In addition to the BearID project, we have been learning about neural networks and machine learning through online courses, videos, blogs, etc. To help cement some of the concepts we learn, we need to apply them. In one of the online courses’s Practical Deep Learning For Coders, Part 1, we were introduced to Kaggle.

Among other things, Kaggle is a platform which hosts data science and machine learning contests. The course recommends these contests as a way to apply what you are learning. In fact, one of the first lessons walks through the use of a pre-trained neural network to create a submission for the Dogs vs. Cats playground competition (playground competitions have no point or cash awards). After applying our knowledge to a few playground competitions, we tried our had at a “real” competition: the Statoil/C-CORE Iceberg Classifier Challenge.

The Competition

Ship or iceberg, can you decide from space?

The goal of this contest was to take some snippets of remote sensing data and determine if the object in the data is a ship or an iceberg. The dataset consisted of satellite RADAR images and the incidence angle at which they were captured. The RADAR images included 2 channels of 75x75 pixel information with different polarizations. The training set contained labels indicating if the image contained a boat or an iceberg. The results would be scored across a test set using logarithmic loss (the lower the log loss the better).

The Networks

After some initial research into RADAR imaging and incidence angles, we we not able to find a satisfactory formula to apply to the data to transform it into something more useful. Instead, we decided to approach the problem as if the 2 channels were like 2 of the 3 channels of a typical RGB image.

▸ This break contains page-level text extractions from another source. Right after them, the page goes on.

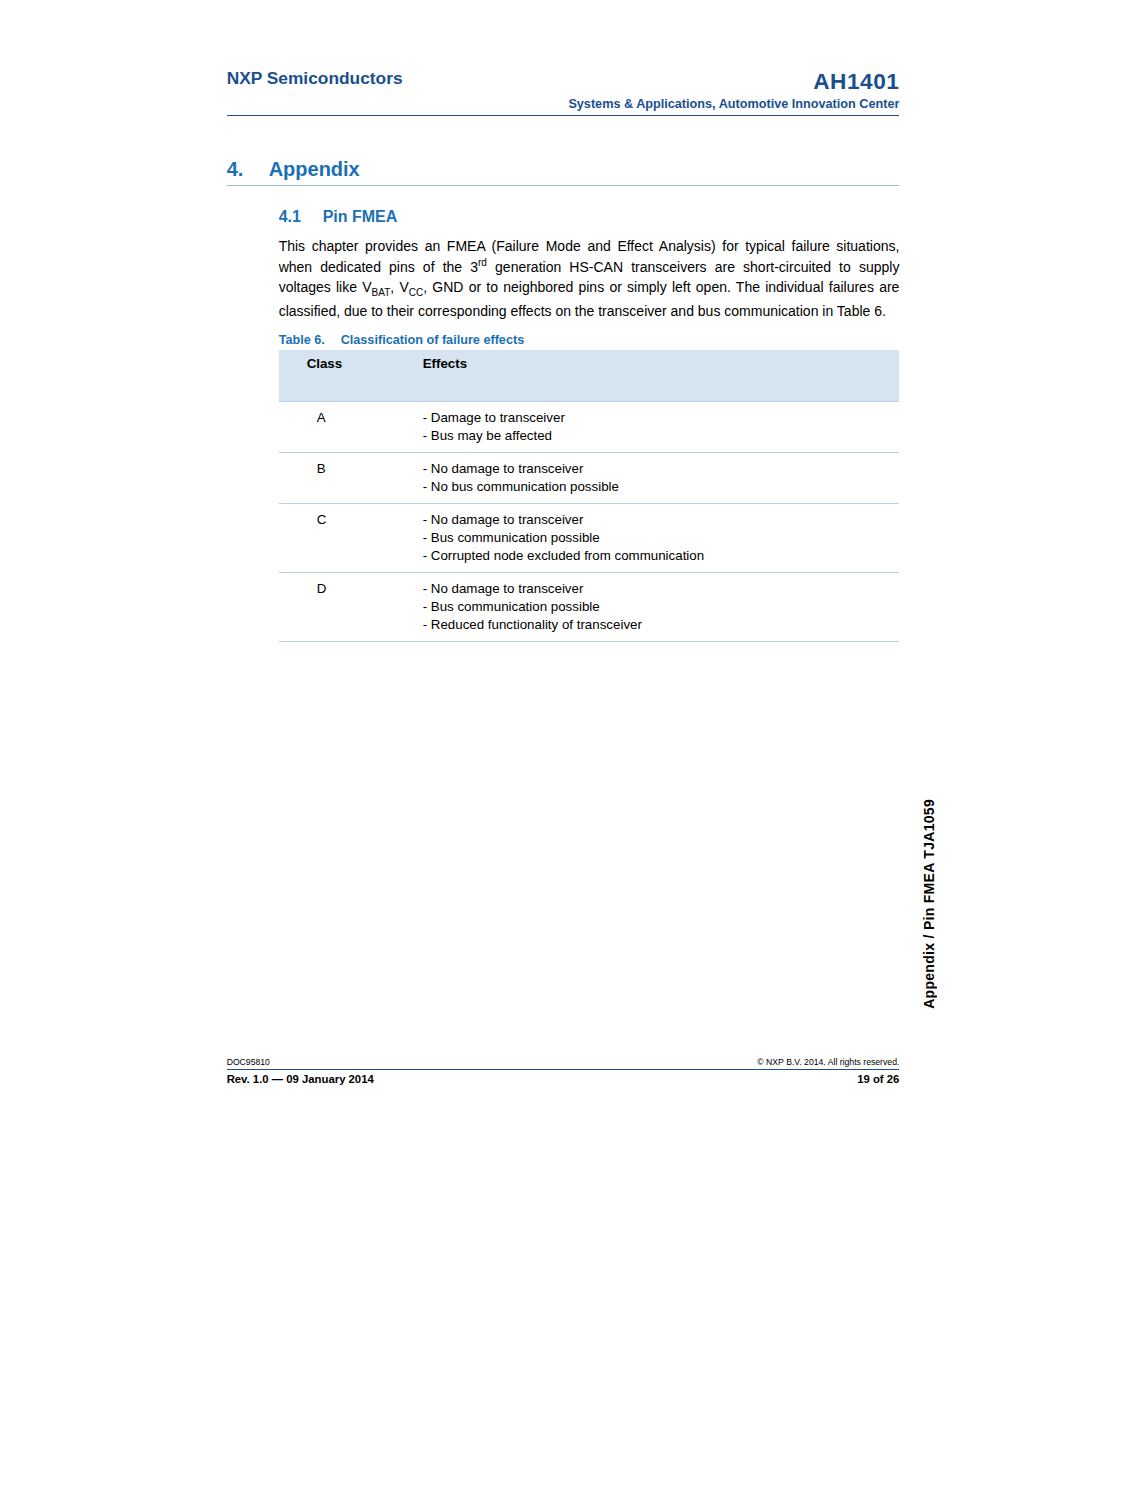NXP Semiconductors
AH1401
Systems & Applications, Automotive Innovation Center
4. Appendix
4.1 Pin FMEA
This chapter provides an FMEA (Failure Mode and Effect Analysis) for typical failure situations, when dedicated pins of the 3rd generation HS-CAN transceivers are short-circuited to supply voltages like VBAT, VCC, GND or to neighbored pins or simply left open. The individual failures are classified, due to their corresponding effects on the transceiver and bus communication in Table 6.
Table 6. Classification of failure effects
| Class | Effects |
| --- | --- |
| A | - Damage to transceiver - Bus may be affected |
| B | - No damage to transceiver - No bus communication possible |
| C | - No damage to transceiver - Bus communication possible - Corrupted node excluded from communication |
| D | - No damage to transceiver - Bus communication possible - Reduced functionality of transceiver |
Appendix / Pin FMEA TJA1059
DOC95810
© NXP B.V. 2014. All rights reserved.
Rev. 1.0 — 09 January 2014
19 of 26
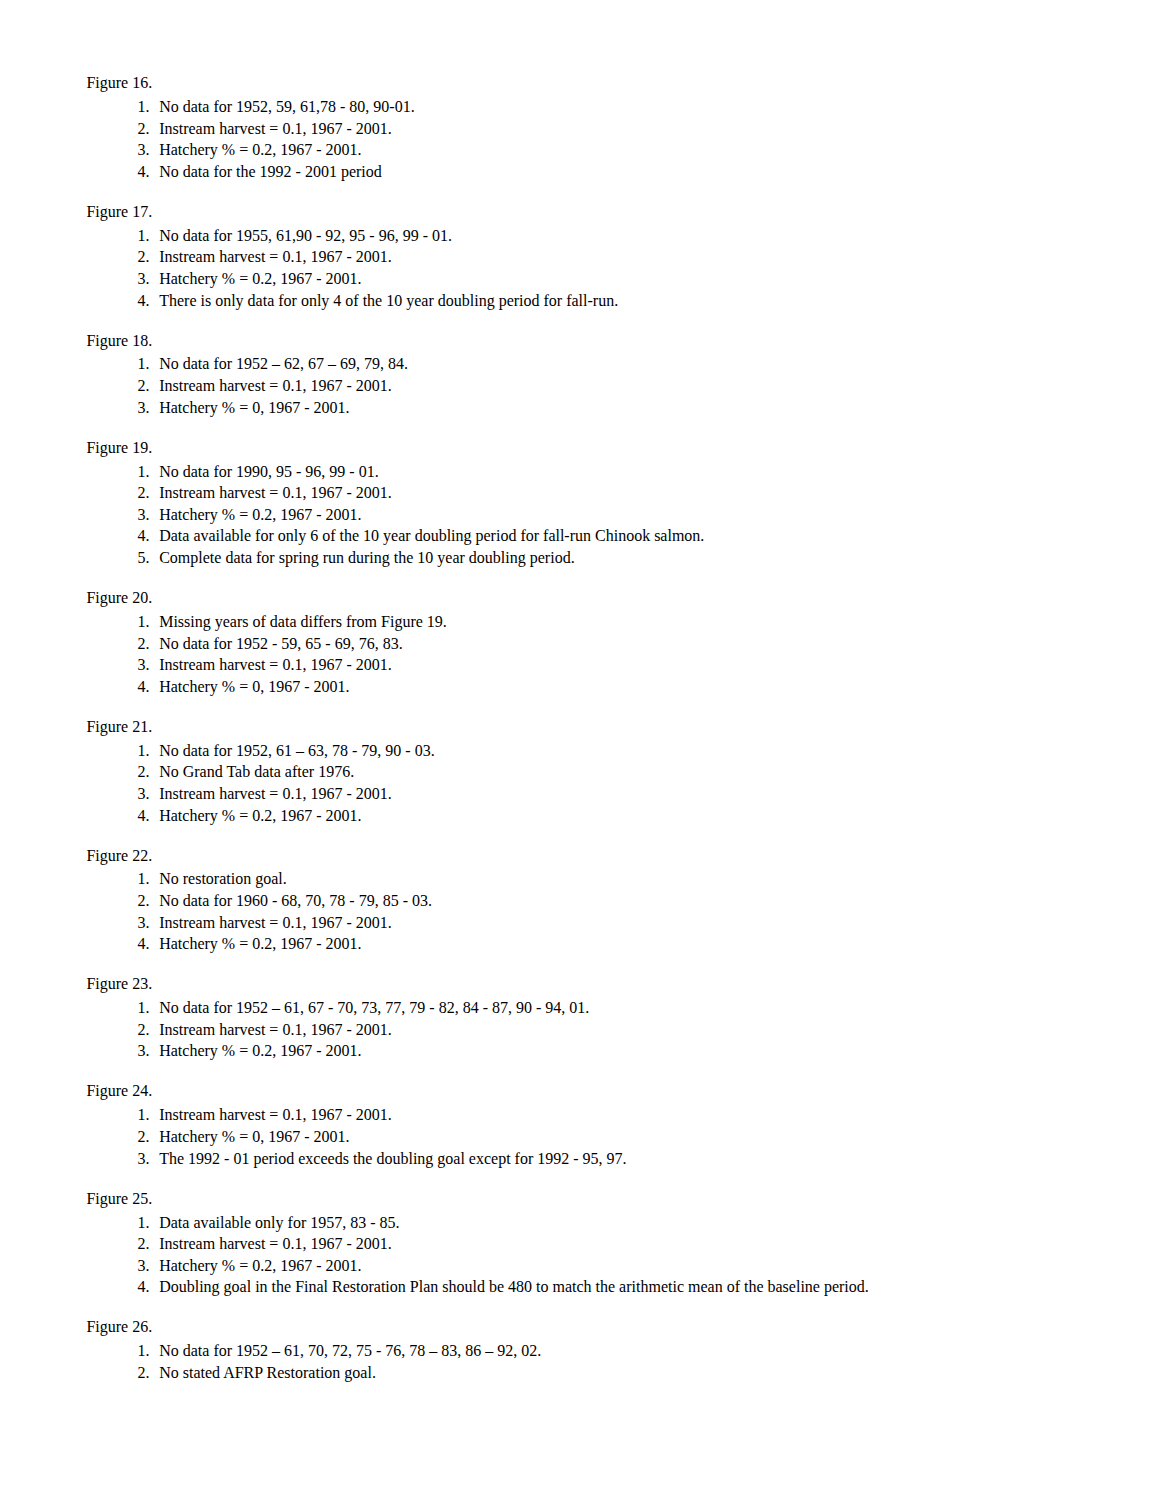Figure 16.
No data for 1952, 59, 61,78 - 80, 90-01.
Instream harvest = 0.1, 1967 - 2001.
Hatchery % = 0.2, 1967 - 2001.
No data for the 1992 - 2001 period
Figure 17.
No data for 1955, 61,90 - 92, 95 - 96, 99 - 01.
Instream harvest = 0.1, 1967 - 2001.
Hatchery % = 0.2, 1967 - 2001.
There is only data for only 4 of the 10 year doubling period for fall-run.
Figure 18.
No data for 1952 – 62, 67 – 69, 79, 84.
Instream harvest = 0.1, 1967 - 2001.
Hatchery % = 0, 1967 - 2001.
Figure 19.
No data for 1990, 95 - 96, 99 - 01.
Instream harvest = 0.1, 1967 - 2001.
Hatchery % = 0.2, 1967 - 2001.
Data available for only 6 of the 10 year doubling period for fall-run Chinook salmon.
Complete data for spring run during the 10 year doubling period.
Figure 20.
Missing years of data differs from Figure 19.
No data for 1952 - 59, 65 - 69, 76, 83.
Instream harvest = 0.1, 1967 - 2001.
Hatchery % = 0, 1967 - 2001.
Figure 21.
No data for 1952, 61 – 63, 78 - 79, 90 - 03.
No Grand Tab data after 1976.
Instream harvest = 0.1, 1967 - 2001.
Hatchery % = 0.2, 1967 - 2001.
Figure 22.
No restoration goal.
No data for 1960 - 68, 70, 78 - 79, 85 - 03.
Instream harvest = 0.1, 1967 - 2001.
Hatchery % = 0.2, 1967 - 2001.
Figure 23.
No data for 1952 – 61, 67 - 70, 73, 77, 79 - 82, 84 - 87, 90 - 94, 01.
Instream harvest = 0.1, 1967 - 2001.
Hatchery % = 0.2, 1967 - 2001.
Figure 24.
Instream harvest = 0.1, 1967 - 2001.
Hatchery % = 0, 1967 - 2001.
The 1992 - 01 period exceeds the doubling goal except for 1992 - 95, 97.
Figure 25.
Data available only for 1957, 83 - 85.
Instream harvest = 0.1, 1967 - 2001.
Hatchery % = 0.2, 1967 - 2001.
Doubling goal in the Final Restoration Plan should be 480 to match the arithmetic mean of the baseline period.
Figure 26.
No data for 1952 – 61, 70, 72, 75 - 76, 78 – 83, 86 – 92, 02.
No stated AFRP Restoration goal.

Previously, we had learned about a commonly used Convolutional Neural Network (CNN) called VGG. VGG expected an RGB image, and we only had 2 channels. So we started out by building a stripped down version of VGG with an input of 75x75x2 channels and trained it from scratch. Our network had 3 layers of convolution and pooling followed by 2 fully connected layers and finally a sigmoid classifier. After tuning a few hyperparameters and adding some data augmentation, we achieved a log loss score of 0.2509.

Fully Convolutional Network

In the course we learned about the Fully Convolutional Network (FCN). In an FCN, there are no fully connected layers. Essentially you to continue to convolve and pool until you have a fairly small image. In your final convolution, you end up with the same number of channels you want to classify (in our case, 2). We used 5 layers of convolution followed by a softmax classifier. An interesting side effect of this network is that you can use the final layers to create a heat map of the “ship-ness” or “berg-ness” of an image. Here’s an example heat map which has been overlaid on the original image:

FCN Heatmap

I wrote a Kaggle Kernel to share this architecture. Our best score with the FCN was 0.1931.

Pre-trained Networks

There are a number of network architectures which have already been trained for image based object detection. We decided to give a few of these a try, namely: ResNet, DenseNet and VGG. To use the pre-trained models, we had to create a third data channel, which we did simply by averaging the other 2. We also had to upscale the images from 75x75 to 224x224 (or similar, depending on the network).

For ResNet, we used the bottleneck features (the output from all the convolutions) and trained a couple fully connected layers from scratch. This didn’t give us a very good score on our local validation set, so we never submitted it to Kaggle.

For VGG and DenseNet, we fine-tuned all the layers using our augmented training data. This gave us better results. Our best DenseNet score was 0.1856 and our best VGG score was 0.1521. At the time, the VGG score put us in the top 50, but that didn’t last long.

VGG + Incidence Angle

Finally, we decided we needed to figure out how to use the incidence angle. We started with the VGG model and concatenated in the incidence angle with the results of the final convolution and flatten, which then fed into the folly connected layers. Our best result with this method was a little worse than VGG alone, coming in at 0.1679.


We already knew about ensembles, which is a concept of combining multiple models to achieve better results. We were using a simple version of this with many of our networks. We were splitting our data into 4 subsets (folds) and training 4 different models on each combination of 3 folds for training and one for validation. We would run predictions for the test data on each model and average them. We did this for many of the models above.

Near the end of the competition, we realized we needed to combine our best models to achieve a lower score. After reading some posts, we learned about using a MinMax method combined with Median. The MinMax idea is that if all of your models agree (above or below some threshold), then you should use the Min or Max of those models (depending on if they agree towards 0 or 1). For the cases where the models don’t agree, use the Median (this works better than the Mean, especially when most of your models agree).

We decided to combine 5 models. To have some variation, we used our best scoring models of Vggish, FCN, VGG and VGG + Incidence Angle (we didn’t have a good result for DenseNet yet). For a fifth model, we used our second highest scoring VGG model (0.1674). This ensemble scored 0.1458.


With our score of 0.1458, we finished 733 of 3343 teams on the public leader board. However, the public leaderboard uses only 20% of the test results. The final scoring, the private leader board, uses the other 80% and is only published after the competition ends.

On the private leaderboard, we only scored 0.1566, but we finished 486 of 3343. That put us in the top 15%. Still not good enough for points or a prize, but not too bad.


We had a couple other networks we had trained at the last minute, but we weren’t able to submit (you can only make 2 submissions per day). We have since submitted them just to see the results. We had a DenseNet model that scored 0.1856 and another VGG model (with different augmentation options) which scored 0.1603. It turns out, if we had used the DensNet instead of Vggish and newer VGG instead of our previous 2nd best VGG, our ensemble public score would have been 0.1428 and the private score would have been 0.1491. That would have moved us up to 372 (top 12%), but still no points (for a competition this size, you need to be in the top 10% for a medal).

Lessons Learned

While we didn’t win anything in our first Kaggle competition, we did learn a few valuable lessons:

  1. Submit early and often! You only get 2 submissions per day. Don’t wait for the last minute! We only made 16 submissions during the 3 months of competition.
  2. Try more architectures, and try them more throughly. ResNet probably would have done better if we re-trained all the layers. There were a few other architectures we didn’t even get to.
  3. We have a lot to learn about ensembles, including bagging, boosting and stacking. We’ll be spending some time reading various posts on Kaggle from previous winners and the Kaggle Ensembling Guide.

Hopefully we’ll do even better on the next contest!